When it comes to complicated matters under the jurisdiction of the Court, it is most probable that questions of size, expense, and delay will emerge throughout the discovery process. Parties to civil actions, on the other hand, may realize that the advantages of discovery come at a significant cost. However, it is not just the amount spent on discovery that is a source of worry. Instead, it is the perceived poor value for money of the discovery process that has prompted criticism of the process that is, the expense of discovery in comparison to the usefulness of revealed documents in the context of the dispute. Additionally, costly computer software and hardware might be incurred throughout the e-discovery process. Most of the courts learned during the early consultations that the finding of information saved on old backup tapes may need the rebuilding of antiquated technology at enormous cost in order to read the tapes, only to discover utterly irrelevant information as a result of doing so (Echols & Stewart, 2021).

 

Step-by-step explanation

1) There are very few document discovery cases in the courts.

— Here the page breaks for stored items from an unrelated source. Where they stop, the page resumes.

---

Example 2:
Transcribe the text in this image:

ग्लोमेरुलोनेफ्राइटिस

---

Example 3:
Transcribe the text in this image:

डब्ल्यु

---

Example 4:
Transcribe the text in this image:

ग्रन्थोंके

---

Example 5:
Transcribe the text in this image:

During the first stages of the Court's deliberations, there have been no obvious issues in handling the discovery process in the majority of cases. As a consequence, such remarks are made in light of the fact that the Court only has to deal with document discovery on a relatively seldom basis, as previously stated. While most courts are interested in hearing from parties about any problems they may have had with regard to the mechanisms established by the Court for discovery of documents in civil cases, most courts do not need written submissions in order to do so.

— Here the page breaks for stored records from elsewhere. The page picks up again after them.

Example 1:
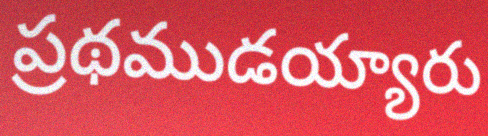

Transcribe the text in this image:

ప్రథముడయ్యారు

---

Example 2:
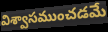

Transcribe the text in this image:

విశ్వాసముంచడమే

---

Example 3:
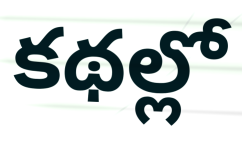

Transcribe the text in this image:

కథల్లో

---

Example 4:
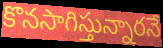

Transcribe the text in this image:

కొనసాగిస్తున్నారనే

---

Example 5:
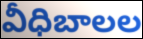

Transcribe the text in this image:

వీధిబాలల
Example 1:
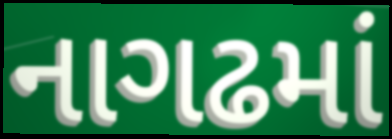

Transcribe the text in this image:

નાગઢમાં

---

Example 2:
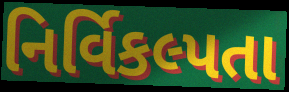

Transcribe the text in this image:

નિર્વિકલ્પતા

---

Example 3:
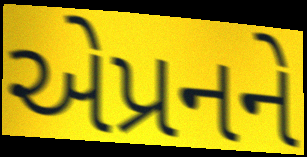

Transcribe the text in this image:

એપ્રનને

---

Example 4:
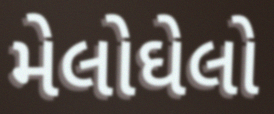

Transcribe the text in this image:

મેલોઘેલો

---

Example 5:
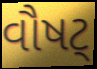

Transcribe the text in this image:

વૌષટ્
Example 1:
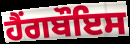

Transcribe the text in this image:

ਹੈਂਗਬੌਇਸ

2) Exorbitant expenses incurred

During the course of the discovery process in complex cases within the jurisdiction of the Court, it is quite likely that issues of scale, cost, and timeliness may arise. Parties to civil cases, on the other hand, may find that the benefits of discovery come at a large financial cost to themselves. There are other factors that are causing concern, not just the amount of money spent on discovery. As opposed to this, it is the procedure's perceived poor value for money that has spurred criticism of the process, which is the price of discovery in relation to the utility of the disclosed papers in the context of the dispute. Aside from that, it is possible that expensive computer software and hardware may be required throughout the e-discovery process. During the first discussions, the majority of the courts discovered that recovering information from old backup tapes may need the rebuilding of obsolete equipment at great expense in order to read the tapes, only to discover completely irrelevant information as a consequence of doing so.